Day 8 — Hash Tables and Hash Functions
Hash tables are the most-used data structure in modern code after the plain array. They turn “find this thing in a million-element collection” into O(1) on average — which is why nearly every dynamic language uses one as the default key-value structure (dict in Python, Map / object in JavaScript, HashMap in Java, unordered_map in C++).
Once you internalize hash tables, dozens of interview problems collapse from O(n²) to O(n) with a single observation: “if I knew whether I’d seen this before, the answer would be trivial.”
What you’ll learn today
- The hash table model — buckets, keys, values, the hash function that maps one to the other
- What makes a hash function good or bad, and why we don’t have to write our own
- Collisions — when two different keys hash to the same bucket — and the two strategies to handle them: chaining and open addressing
- Load factor and resize — why insert is amortized O(1) even though it sometimes does a lot of work
- The stdlib hash maps in C++, Python, and Java — and the four operations you’ll actually use
- Where hash tables power real systems — caches, database indices, content addressing, deduplication, distributed sharding
- The advanced toolkit: Bloom filters, consistent hashing, perfect hashing, cuckoo hashing, hash flooding defenses
- Ten interview problems across the full difficulty range, from one-line lookups to a full LRU Cache implementation
Why hash tables are everywhere
A few problems that start O(n²) and become O(n) the moment you reach for a hash map:
- Two Sum — “find two numbers that add to target.” Naive: nested loops. With a hash map: one pass.

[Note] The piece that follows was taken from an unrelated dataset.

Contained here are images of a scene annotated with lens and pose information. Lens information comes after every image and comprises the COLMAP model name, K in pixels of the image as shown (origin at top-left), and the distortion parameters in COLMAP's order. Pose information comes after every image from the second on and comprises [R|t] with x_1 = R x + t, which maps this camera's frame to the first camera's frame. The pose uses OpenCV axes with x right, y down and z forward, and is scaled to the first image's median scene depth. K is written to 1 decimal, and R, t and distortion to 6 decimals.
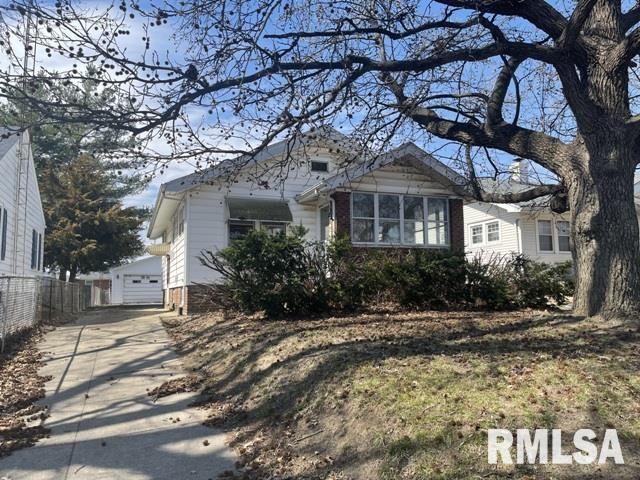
lens RADIAL K [[476.5, 0, 320.2], [0, 476.5, 244.3], [0, 0, 1]] dist [0.041617, -0.073678]
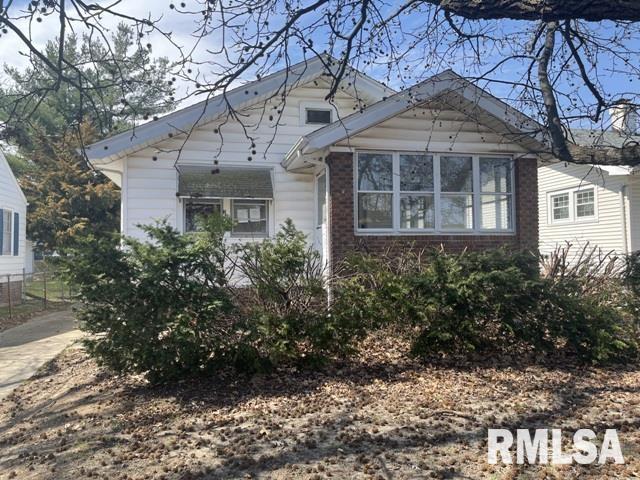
lens RADIAL K [[472.8, 0, 319.5], [0, 472.8, 237.5], [0, 0, 1]] dist [0.011152, 0.001605]
pose [[0.987945, -0.002343, -0.154785, 0.108761], [0.011927, 0.998066, 0.061016, -0.030780], [0.154343, -0.062126, 0.986062, 0.324466]]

- Contains Duplicate — same idea, even simpler.
- Group Anagrams — bucket strings by their sorted form (or character signature).
- Longest Substring Without Repeating Characters — track which characters are in the current window.
- First Unique Character — count frequencies, then walk back through the string.
Every single one is “I want to know if I’ve seen X before, fast.” A hash map answers that in O(1).
You’ve already met hash maps in passing. They’re what makes Two Sum O(n), what powers Counter in Top K Frequent, and what dict is built on in Python. Today we open the hood.
Roadmap
- Introduction — the bucket model, hashing, the O(1) average analysis, and what can go wrong.
- Collisions & Load Factor — chaining vs open addressing, why we resize, and how amortized analysis keeps insert at O(1).
- Using Hash Maps — the standard library API in C++, Python, and Java, plus the patterns you’ll use 90% of the time.
- Applications — where hash tables actually earn their keep: caches, DB indices, Git’s content addressing, deduplication, message routing.
- Advanced Topics — Bloom filters, consistent hashing for distributed systems, cuckoo & hopscotch hashing, hash flooding attacks, perfect hashing.
- Basic Questions — warm-up exercises: design a tiny hash map, collision counting, hand-trace inserts, frequency tasks.
- Practice Questions — ten interview classics that all collapse to “use a hash map.”
The mental model: a hash map is a labelled mailbox system with a clerk who computes addresses really fast.